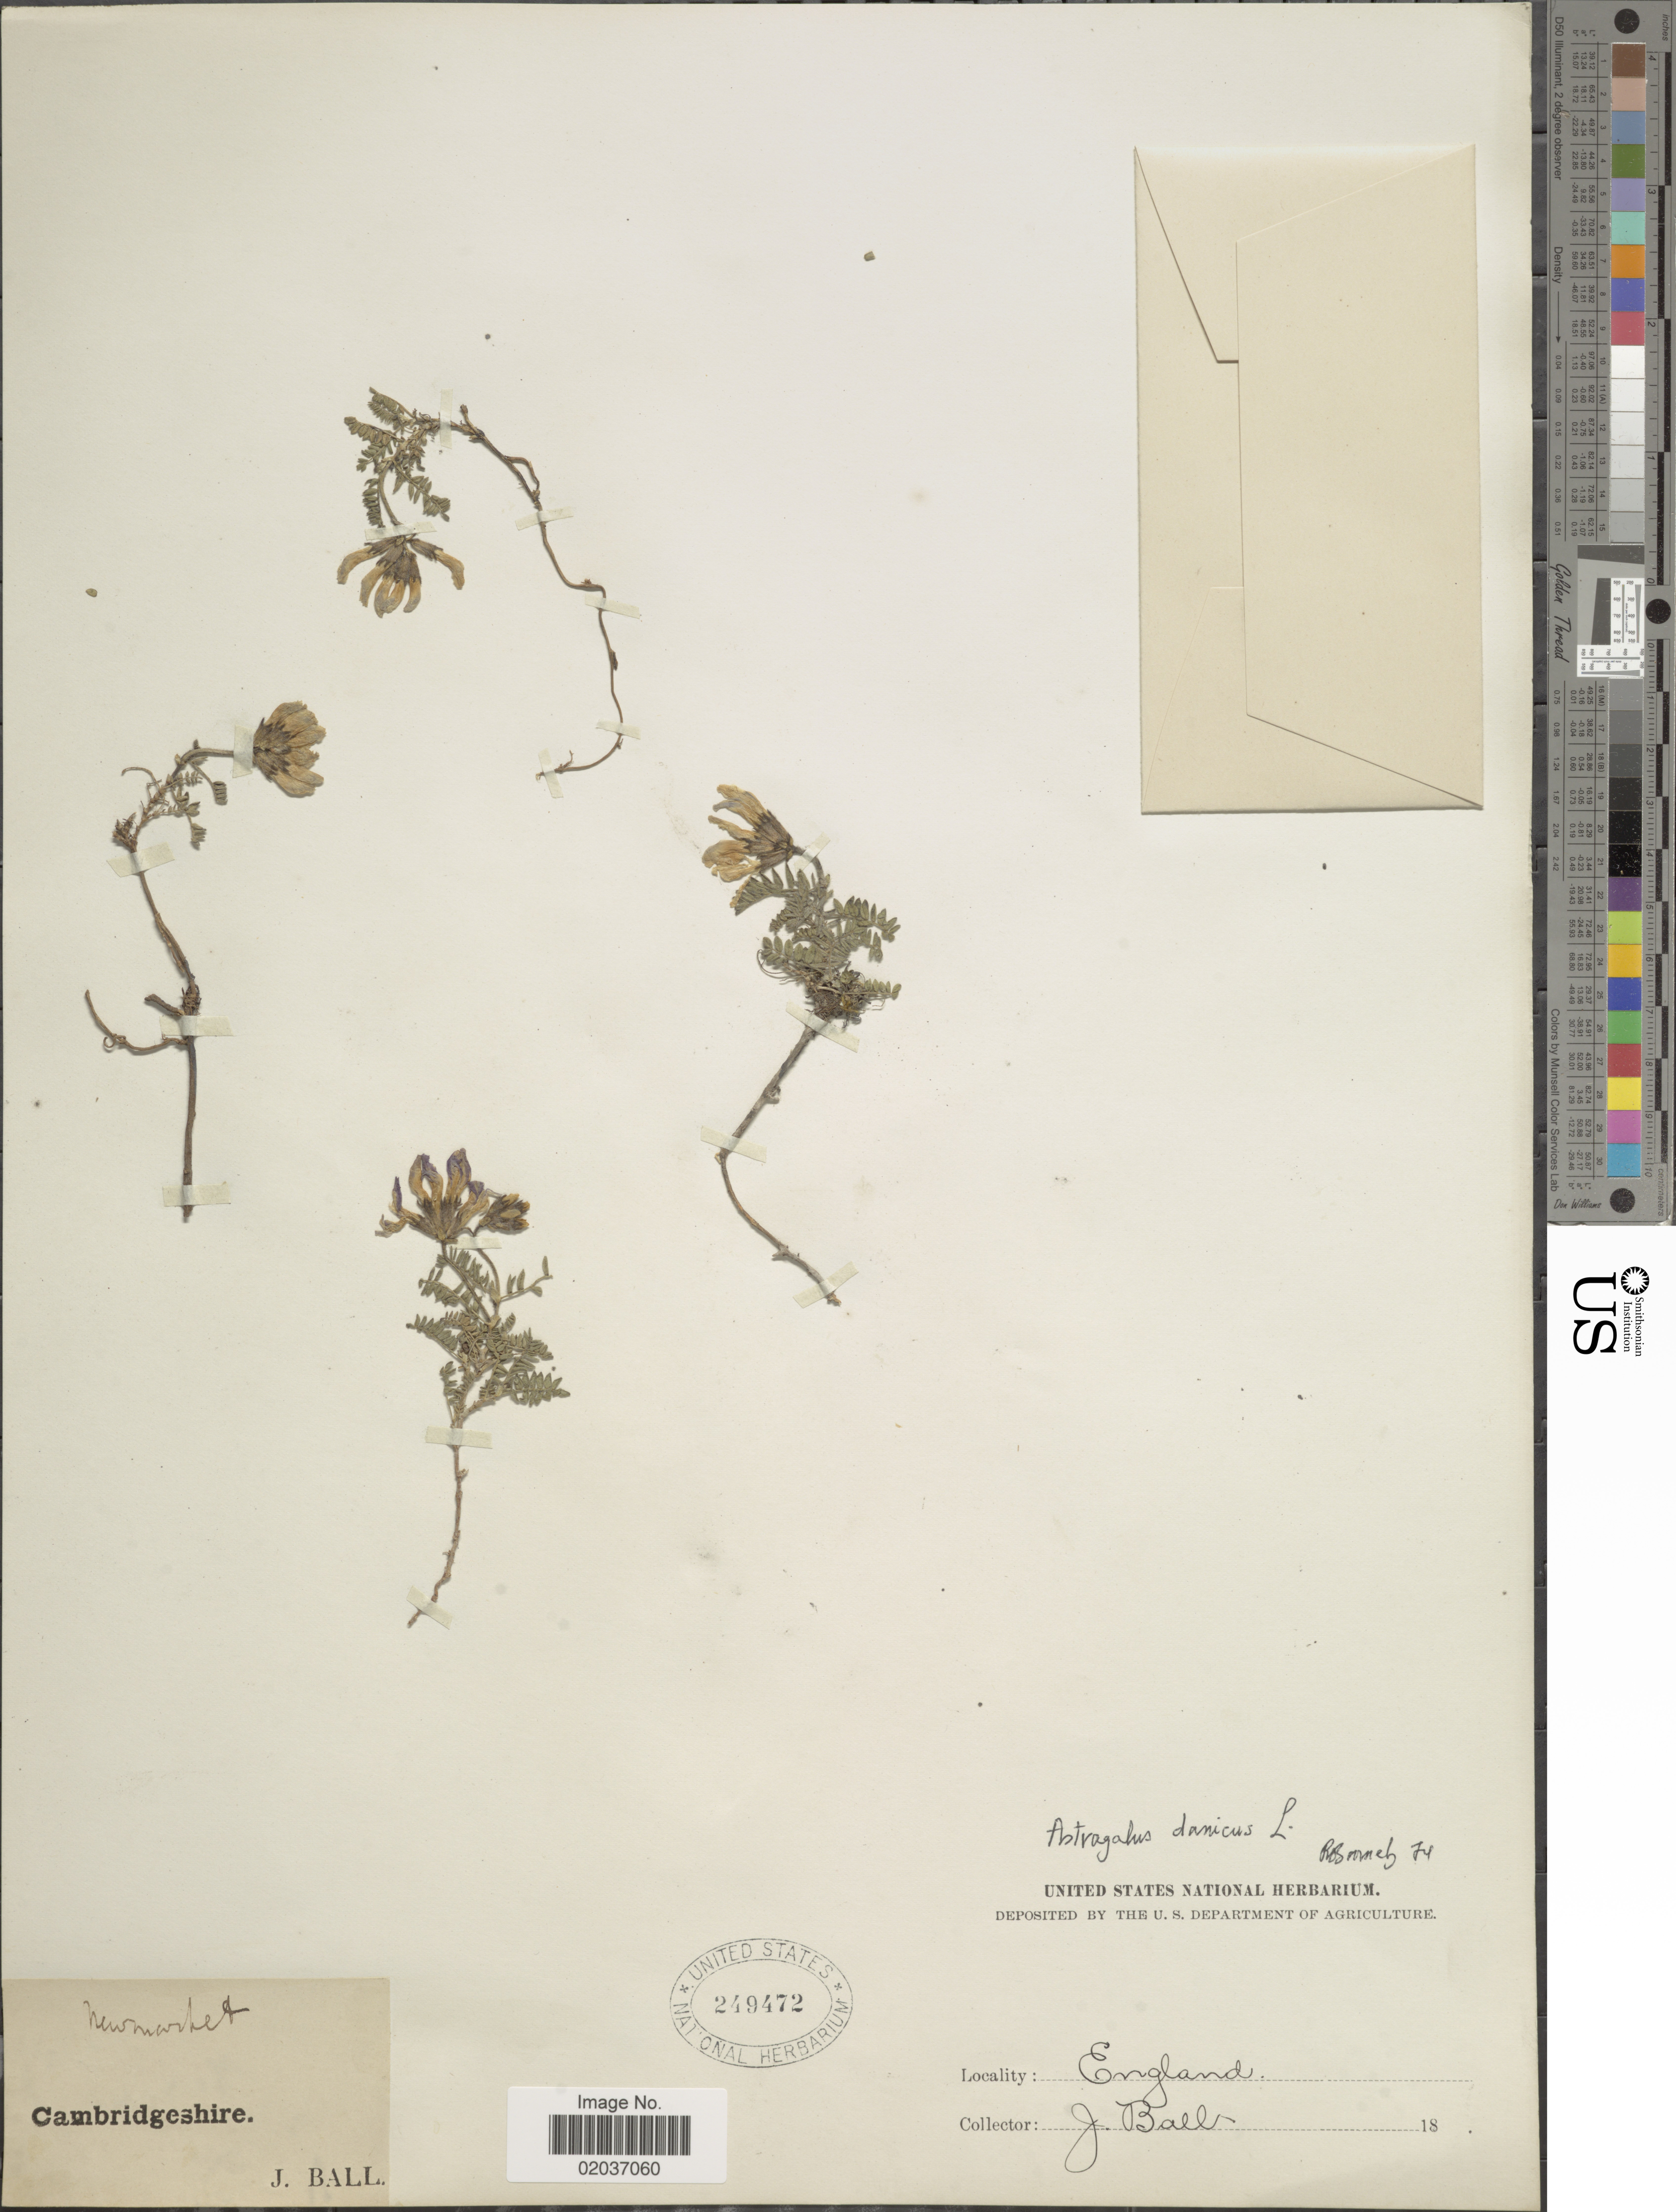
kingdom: Plantae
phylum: Tracheophyta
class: Magnoliopsida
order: Fabales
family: Fabaceae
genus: Astragalus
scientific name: Astragalus danicus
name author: Retz.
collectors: J. Ball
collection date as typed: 18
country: United Kingdom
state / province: England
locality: Cambridgeshire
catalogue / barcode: US 249472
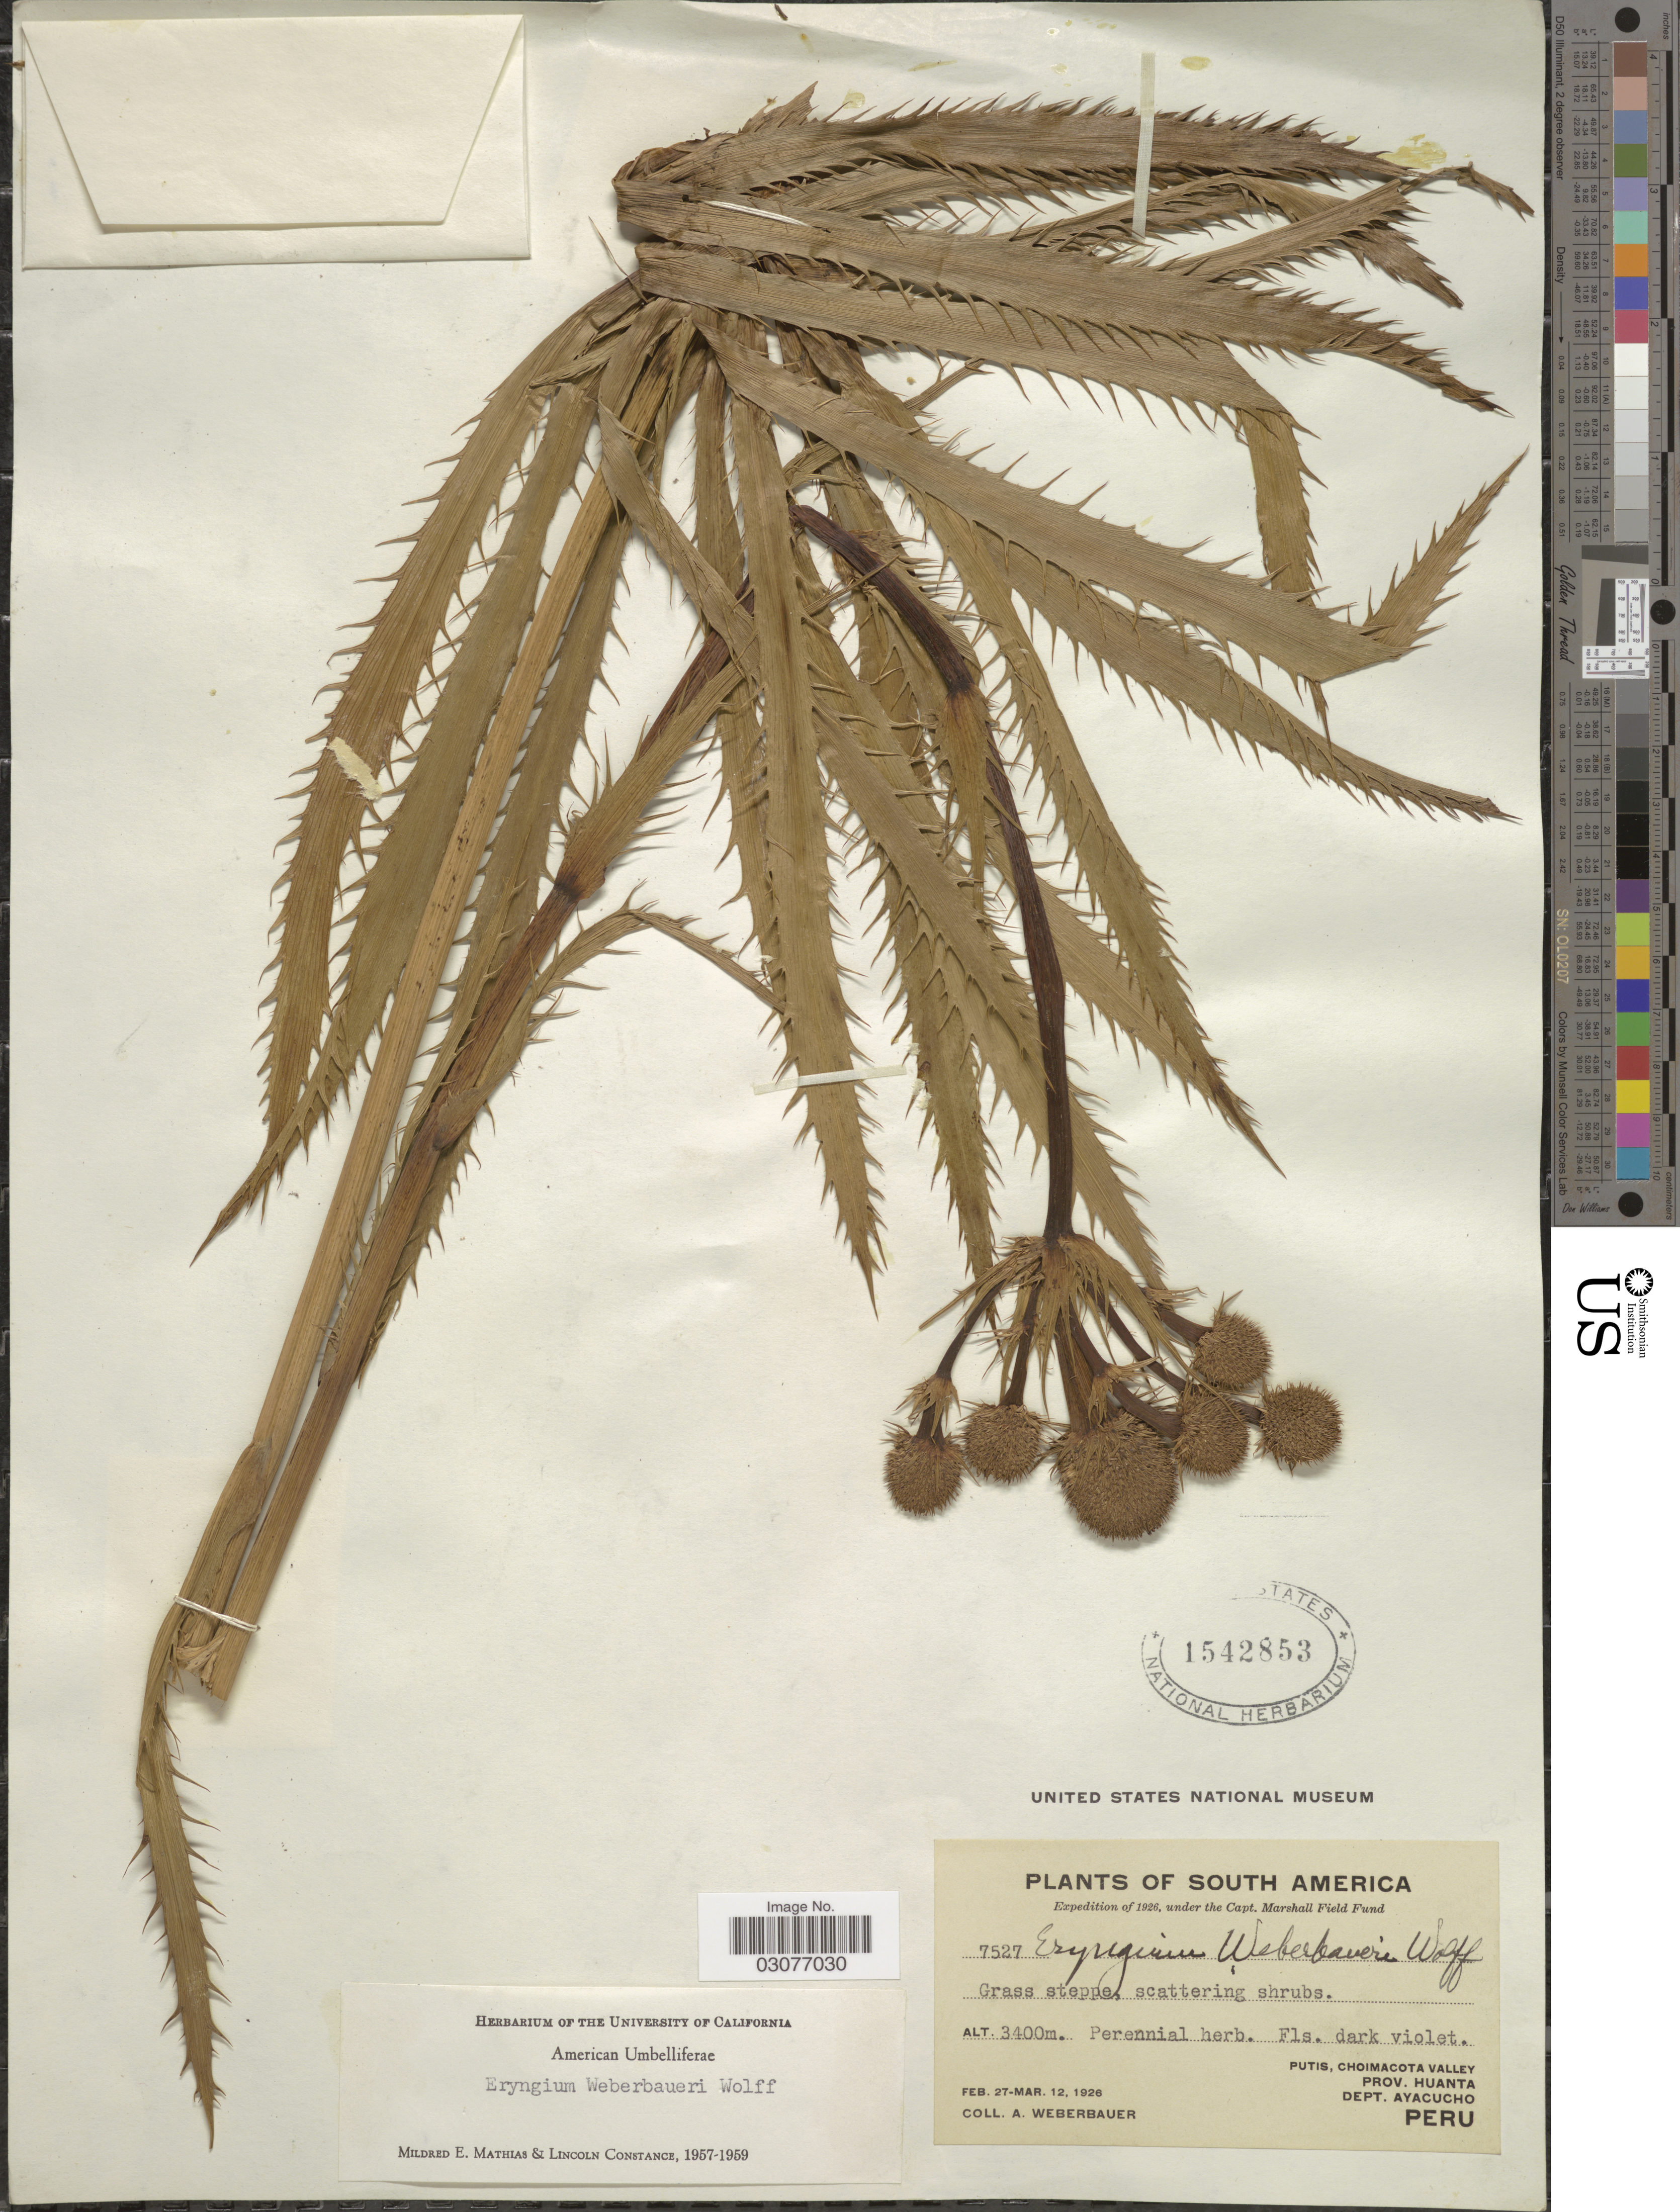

==============================

**What is expected:** Restate the rows from the line containing "country: United Kingdom" through the end of the rows, changing "locality" to "site" and leaving everything else unaltered. Omit the pictures from your answer.

**Written answer:**
country: United Kingdom
state / province: England
site: Cambridgeshire
catalogue / barcode: US 249472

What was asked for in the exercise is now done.